Posting here since it was the bbm50off promo from the podcast that led me to Factor…
I have ASCVD and a really high Lp(a). So the most important knob I have to turn in my diet is the saturated fat to keep the LDL as low as possible.
But, saturated fat tends to be the one macro that’s never offered in the filtering or diet preferences options. Can’t say I blame them. It tastes great, so it’s really high in just about any creamy, savory dish…vegetarian or otherwise.
But I care. So I try to target the ACA recommended 6% on average for folks with heart conditions. To do so though, you got to click through all the options, read the nutrition label, check out the sat fat grams, back of napkin estimate given the total meal calories, etc…100x.
Nope.
I wrote a chrome extension. Or claude and I did.
Adds a badge to every meal with the sat fat in grams and as a percent of meal calories.
let’s you toggle 10% (ACA recommendations for non ASCVD adults) or 6% (heart condition adults). If the percent from calories exceeds that it turns the green badge red.
Let’s you set a grams threshold. Anything over that threshold is ‘grayed out’
Eh, I think added sugar and sodium would probably take that honor, mainly for identifying a specific dietary pattern.
FWIW, I do not think the AHA’s guideline to keep SFA at 6% of daily Cals or less is a better target than the old <10%. Most Americans are around ~ 11-12%, so I think the actual guideline is flawed from two perspectives: 1) no one reads the guidelines and 2) it didn’t acknowledge specific intake.
I think most people would be better off focusing on reducing red meat intake (once a week is reasonable) and increasing their intake of fiber and plant-based proteins. Still, I agree that individual diets should be tailored appropriately and Factor should have a way to sort different meals by important variables, which includes SFA.
AHA still recommends 10% as the baseline. They recommend 6% for people with established ASCVD. Do you mean for ASCVD 6% is probably not substantively different risk than 10%?
Yeah, I said ‘poor health outcomes’, but you throw diabetes and high blood pressure in there. I was thinking of ASCVD it being at the top.
I find it pretty relatively easy to avoid too high a sugar by just staying away from processed food and I often test as too low in sodium. Which is to say I’m probably letting my own personal biases slip in.
I do not think the current guidelines from the AHA recommend 6% or less for those with ASCVD, but rather those who would benefit from lowering LDL cholesterol. I do not think going from 10% to 6% is likely to help most people, though a small cohort of hyper-responders would. Population level may be different depending on what group we’re looking at.
I think the bigger signal of benefit stems from replacing saturated fats (particularly those from red meat, butter, and processed foods) with PUFA/MUFA and/or high fiber carbohydrates. I do not think this change alters diabetes or blood pressure trajectories, save for changes in the dietary pattern it may result in, i.e. reduced Calorie intake, higher fiber intake, etc.
I turned these knobs personally and attempted to be systematic about it. Over a couple of years, I would do something like:
shift to plant based diet, 6-12 weeks, blood test
ultra low fat diet, 6-12 weeks, blood test
Then say I got to a level I wanted. I’d reintroduce one thing. Like “Add a fatty fish, like salmon, 1-3x a week for 6-12 weeks”, then blood test.

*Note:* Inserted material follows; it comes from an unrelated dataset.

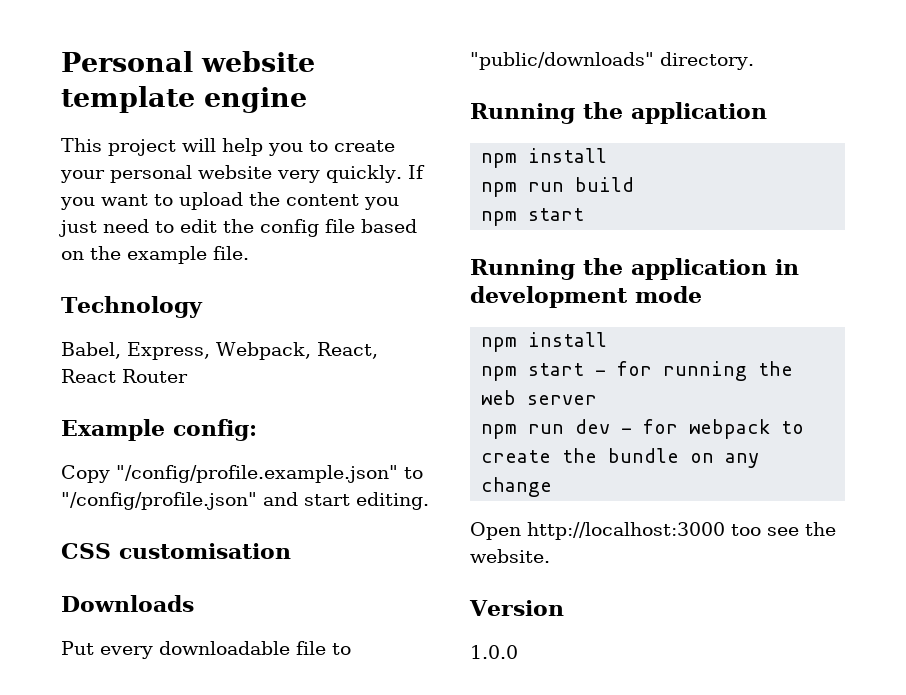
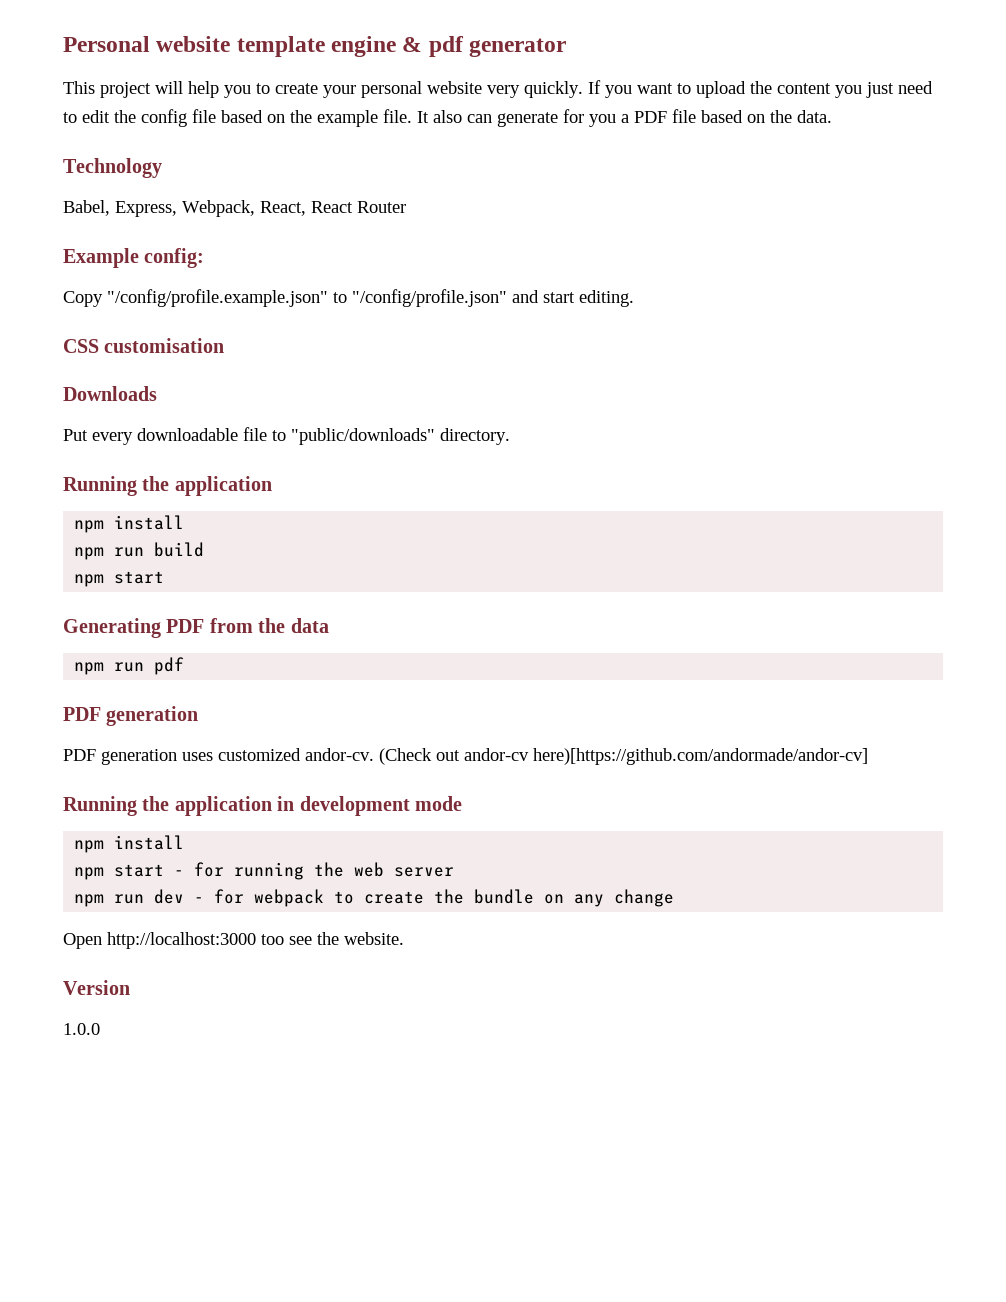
(307, 100) none -> [402,36,567,57] & pdf generator
(249, 253) none -> [417,109,832,127] It also can generate for you a PDF file based on the data.
(585, 214) none -> [63,618,329,638] [74,657,185,675] [63,706,199,726] [63,748,868,765] // Generating PDF from the data // npm run pdf // PDF generation // PDF generation uses customized andor-cv. (Check out andor-cv here)[https://github.com/andormade/andor-cv]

I know imperfect as I’m a sample of 1 and no matter how targeted I’d try to be there’s various body comp changes, fitness changes, etc. that go into it.
But plant based, low fat, high fiber dropped LDL to the lowest level for me by a significant margin. Mid 20’s. . . but it was a very hard diet to maintain. A constant baseline “craving” no matter how many calories. Reminding me of low carb/keto when I tried that for a while. I also had deficiencies like omega-3 unless I supplemented. . .. and I figure if you’re supplementing…live a little, just eat fish.

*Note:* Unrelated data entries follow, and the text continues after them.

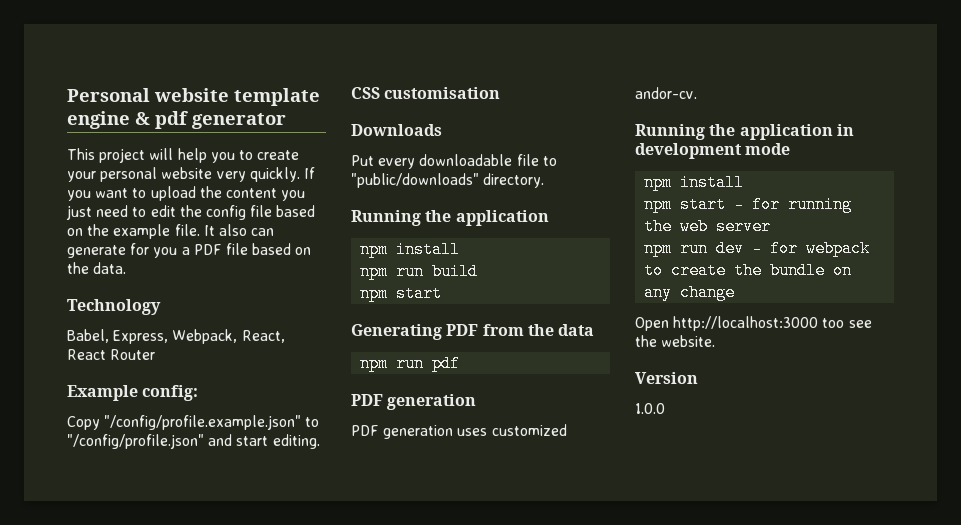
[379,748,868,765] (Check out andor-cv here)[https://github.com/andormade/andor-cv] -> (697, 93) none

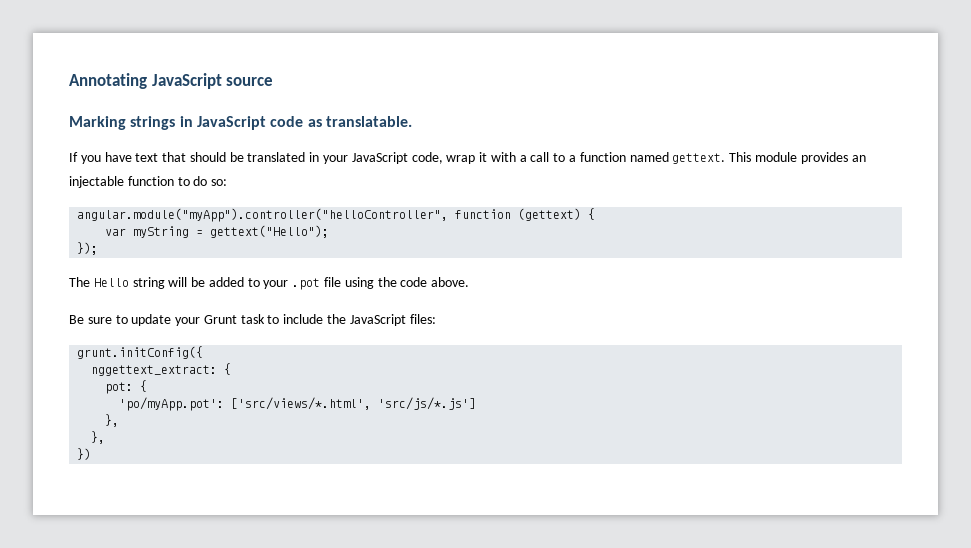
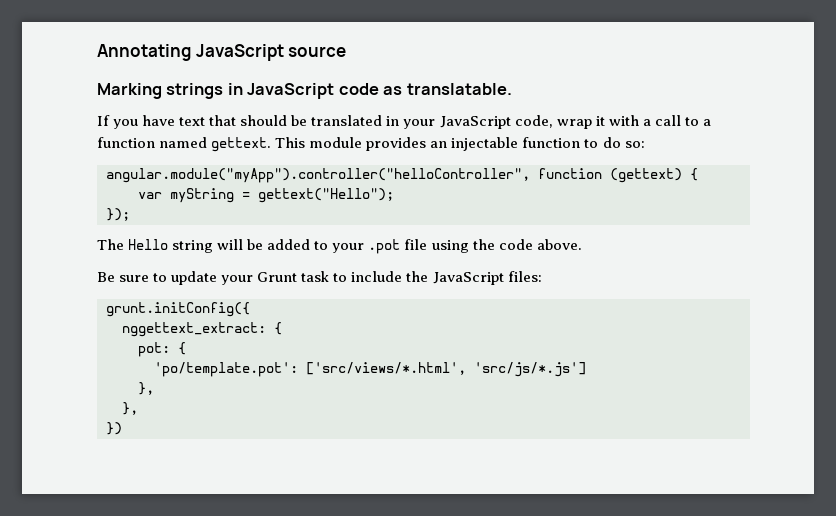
[119,397,225,411] 'po/myApp.pot': -> [154,362,298,377] 'po/template.pot':

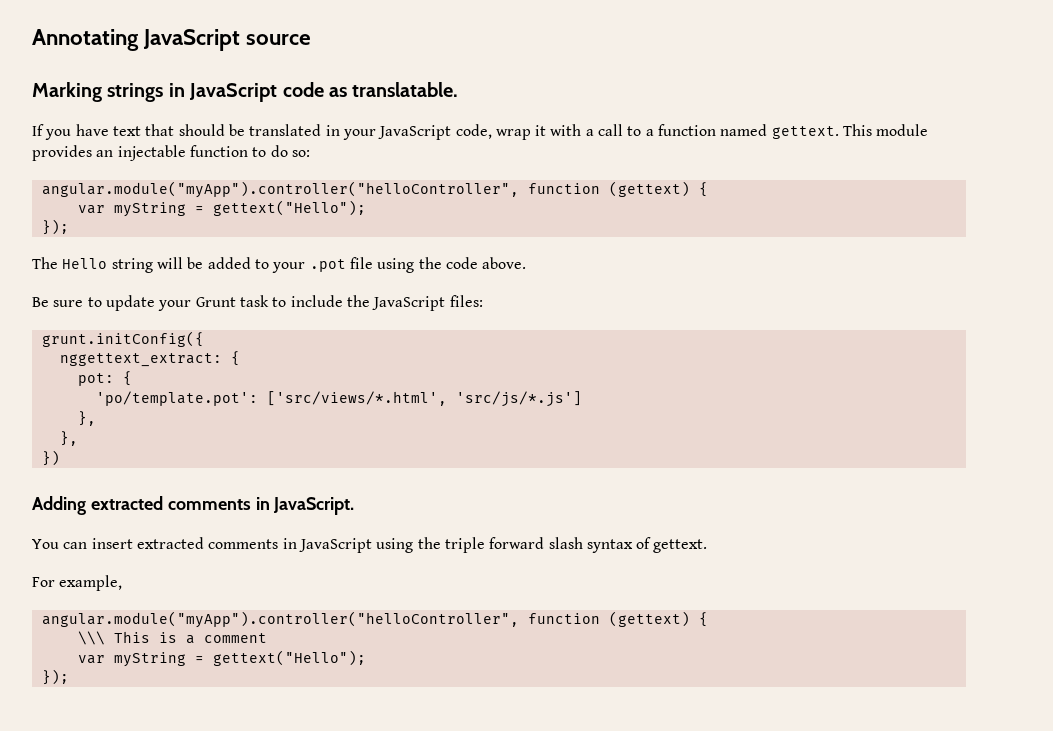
(122, 428) none -> [32,496,355,515] [32,537,708,553] [32,575,123,591] [41,611,708,628] [77,631,267,645] [77,650,366,667] [41,669,69,685] // Adding extracted comments in JavaScript. // You can insert extracted comments in JavaScript using the triple forward slash syntax of gettext. // For example, // angular.module("myApp").controller("helloController", function (gettext) { // \\\ This is a comment // var myString = gettext("Hello"); // });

Now, I’m pretty much in the “mostly plants, some meat, real food” zone. With most meats being lean like chicken breast, pork loin, non-fat dairy. Some fatty fish. And in practice that keeps sat fat <10% most of the time. Red meat is a rare treat, like ice cream or alcohol now, with modest portions.
My LDL hovers around 30, quality of life diet wise is much better, no deficiencies. Which is a long winded way of saying my anecdotal experiments agree with the 6 vs 10.
For me it’s like protein. I aim for 6, don’t worry about going a little higher or even the occasional spike. If I aimed for 10, it’d probably float to 15-20 though. Planning to fail, but fail in a good spot kind of strategy.